Монах вышел первым, сделав знак Монтерею следовать за ним; перед тем как удалиться, граф обернулся.
— Простите ли вы меня, ваше величество? — прошептал он. — Неужели я уйду, унося с собой бремя вашего гнева и презрения?
— Следуйте за отцом Сульпицием, сударь, — крайне высокомерно ответила королева, — и молитесь Богу не о том, чтобы я помнила, а о том, чтобы забыла.
И она ушла в свою спальню, чтобы не дать ему повода задерживаться дольше.

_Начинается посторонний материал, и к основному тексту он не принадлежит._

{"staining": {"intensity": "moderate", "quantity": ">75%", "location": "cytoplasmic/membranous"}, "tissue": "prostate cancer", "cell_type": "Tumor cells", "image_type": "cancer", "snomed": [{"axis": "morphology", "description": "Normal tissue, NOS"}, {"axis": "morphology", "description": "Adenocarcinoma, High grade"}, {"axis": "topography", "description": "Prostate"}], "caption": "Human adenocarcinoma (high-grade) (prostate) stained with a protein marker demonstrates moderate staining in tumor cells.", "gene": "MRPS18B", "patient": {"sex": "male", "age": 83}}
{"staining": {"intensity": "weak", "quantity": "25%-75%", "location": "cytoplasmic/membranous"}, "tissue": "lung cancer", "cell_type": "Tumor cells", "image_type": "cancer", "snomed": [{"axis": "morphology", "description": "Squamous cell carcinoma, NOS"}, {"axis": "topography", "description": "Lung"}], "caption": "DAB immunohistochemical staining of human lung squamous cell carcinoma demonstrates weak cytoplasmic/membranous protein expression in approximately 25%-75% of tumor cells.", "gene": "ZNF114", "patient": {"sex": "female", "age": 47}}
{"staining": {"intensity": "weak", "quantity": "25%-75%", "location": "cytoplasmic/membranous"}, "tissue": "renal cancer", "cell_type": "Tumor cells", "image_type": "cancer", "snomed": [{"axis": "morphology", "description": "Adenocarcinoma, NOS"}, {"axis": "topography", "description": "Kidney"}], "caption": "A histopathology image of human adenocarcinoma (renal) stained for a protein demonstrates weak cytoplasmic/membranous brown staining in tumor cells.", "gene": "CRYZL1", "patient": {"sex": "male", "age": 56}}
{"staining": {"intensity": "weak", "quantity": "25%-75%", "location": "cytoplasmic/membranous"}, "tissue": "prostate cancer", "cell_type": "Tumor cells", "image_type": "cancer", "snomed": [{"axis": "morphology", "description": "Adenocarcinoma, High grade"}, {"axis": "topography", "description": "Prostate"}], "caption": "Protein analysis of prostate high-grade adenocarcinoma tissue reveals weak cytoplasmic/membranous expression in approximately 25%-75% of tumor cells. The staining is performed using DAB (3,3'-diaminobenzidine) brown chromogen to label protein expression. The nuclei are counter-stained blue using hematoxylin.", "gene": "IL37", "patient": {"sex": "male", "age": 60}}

На следующий день возвратился король; Мария Луиза поговорила с ним в тот же вечер и, не рассказывая в подробностях о том, что произошло в ее покоях, заявила о своем недовольстве, вызванном некоторыми высказываниями г-на де Монтерея в беседе с герцогом де Верагасом; она потребовала, чтобы оба были удалены от двора и даже из Мадрида. Король потребовал разъяснений, но Мария Луиза с чисто женской изворотливостью сделала упор на наказании, которое следовало применить. Король стал задавать вопросы придворным, но никто не сообщил ничего больше, духовник тоже оставался нем, как предписывал ему его сан и собственная воля.
— Пусть ваше желание будет исполнено, моя королева, я не возражаю.
Приказания были отданы, и волшебные грезы герцога де Верагаса рассеялись как дым под порывами ветра. Его отослали в родовое имение, и там у него нашлось время поразмыслить о случившемся.
Господин де Монтерей не имел земельных владений, но его дядя был архиепископом в Гранаде. Графа отправили к нему. Монтерей в течение нескольких месяцев жил там довольно спокойно, каждое утро ожидая, что его призовут обратно, и теша себя иллюзиями в просторных залах Альгамбры, где он проводил и ночи и дни. Его воображение так разыгрывалось, что он в конце концов совсем потерял разум.
Его печальное и тихое безумие вызывало жалость; он говорил только о королеве, ждал, звал ее, разговаривал с ней, будто она находилась рядом, и, казалось, слушал ее ответы. Он произносил самые грустные и трогательные слова. Видеть все это без слез было невозможно. И когда королеве сообщили о болезни графа и она узнала, что его безумие неизлечимо и все произошло из-за нее, бедняжка заплакала от всего сердца, горько раскаиваясь, что подала графу повод для надежд, а он заплатил за них такой дорогой ценой. Вылечить Монтерея ничто не могло; он умер в глубокой старости, до конца дней лелея все те же надежды на любовь королевы и не понимая, какие события происходят вокруг; он умер на руках единственного слуги, оставшегося у него после разорения родового гнезда.